Führt wie im Streitfall die Berechnung eines Teil-Unterschiedsbetrags zu einer Steuererstattung, entstehen nach § 233a Abs. 7 Satz 2 AO Erstattungszinsen frühestens ab Beginn des für diesen Teil-Unterschiedsbetrag maßgebenden Zinslaufs, d.h. frühestens 15 Monate nach dem Kalenderjahr, in dem der Verlust entstanden ist. Im Streitfall ist dies der 1.4.1998. Mit dem Wort „frühestens“ zeigt der Gesetzgeber jedoch, dass der Zinslauf auch später beginnen kann. Das kann etwa der Fall sein, wenn der Steuerpflichtige den zu erstattenden Betrag erst nach dem in § 233a Abs. 7 Satz 2 AO genannten Zeitpunkt gezahlt hat. Für die Zinsberechnung verweist § 233a Abs. 7 Satz 1 auf die Abs. 3 und 5 AO. Führt die Steuerfestsetzung zu einem Erstattungsbetrag, beginnt die Verzinsung wegen dieses Verweises erst mit dem Tag der Zahlung des zu erstattenden Betrags2.
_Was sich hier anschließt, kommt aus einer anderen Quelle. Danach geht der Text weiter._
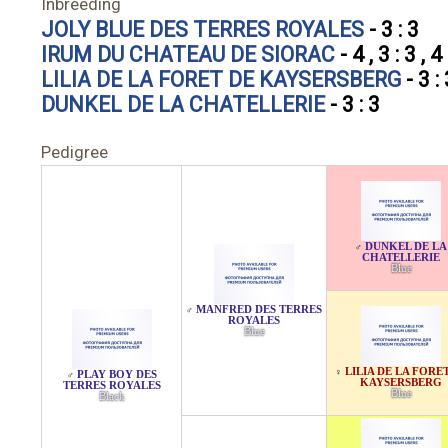
Inbreeding
JOLY BLUE DES TERRES ROYALES
- 3 : 3
IRUM DU CHATEAU DE SIORAC
- 4 , 3 : 3 , 4
LILIA DE LA FORET DE KAYSERSBERG
- 3 :
DUNKEL DE LA CHATELLERIE
- 3 : 3
Pedigree
DUNKEL DE LA
♂
CHATELLERIE
Blue
MANFRED DES TERRES
♂
ROYALES
Blue
LILIA DE LA FORE
♀
PLAY BOY DES
♂
KAYSERSBERG
TERRES ROYALES
Blue
Black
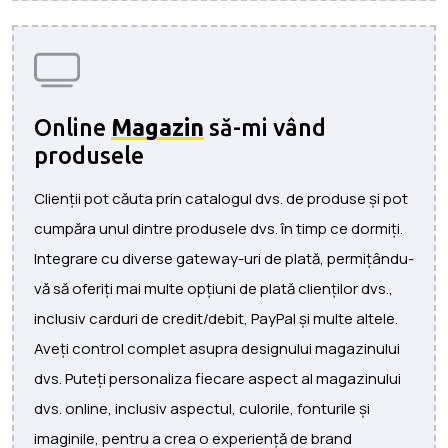
Online
Magazin
să-mi vând
produsele
Clienții pot căuta prin catalogul dvs. de produse și pot
cumpăra unul dintre produsele dvs. în timp ce dormiți.
Integrare cu diverse gateway-uri de plată, permițându-
vă să oferiți mai multe opțiuni de plată clienților dvs.,
inclusiv carduri de credit/debit, PayPal și multe altele.
Aveți control complet asupra designului magazinului
dvs. Puteți personaliza fiecare aspect al magazinului
dvs. online, inclusiv aspectul, culorile, fonturile și
imaginile, pentru a crea o experiență de brand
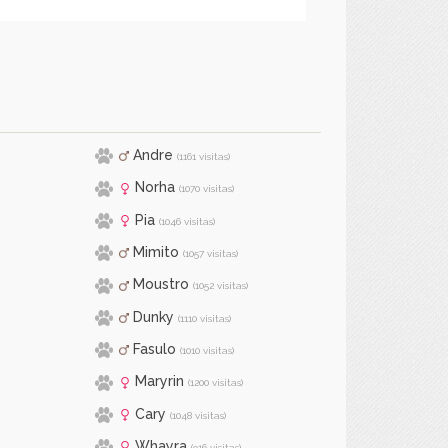
Andre
(1161 visitas)
Norha
(1070 visitas)
Pia
(1046 visitas)
Mimito
(1057 visitas)
Moustro
(1052 visitas)
Dunky
(1110 visitas)
Fasulo
(1010 visitas)
Maryrin
(1200 visitas)
Cary
(1048 visitas)
Whayra
(916 visitas)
Dies entspricht auch dem Sinn und Zweck des § 233a Abs. 2a AO. Dieser besteht u.a. darin, Verlustrückträge erst dann nach § 233a AO zu berücksichtigen, wenn entsprechende Liquiditätsvor- oder –nachteile vorliegen3. Dem Kläger ist jedoch erst am 17.6.2002 durch die Zahlung der Einkommensteuernachzahlungsbetrags ein Liquiditätsnachteil entstanden. Nach Ablauf der Karenzfrist (1.4.1998) lag beim Kläger noch kein Liquiditätsnachteil vor, weil er über den Betrag noch selbstständig verfügen konnte.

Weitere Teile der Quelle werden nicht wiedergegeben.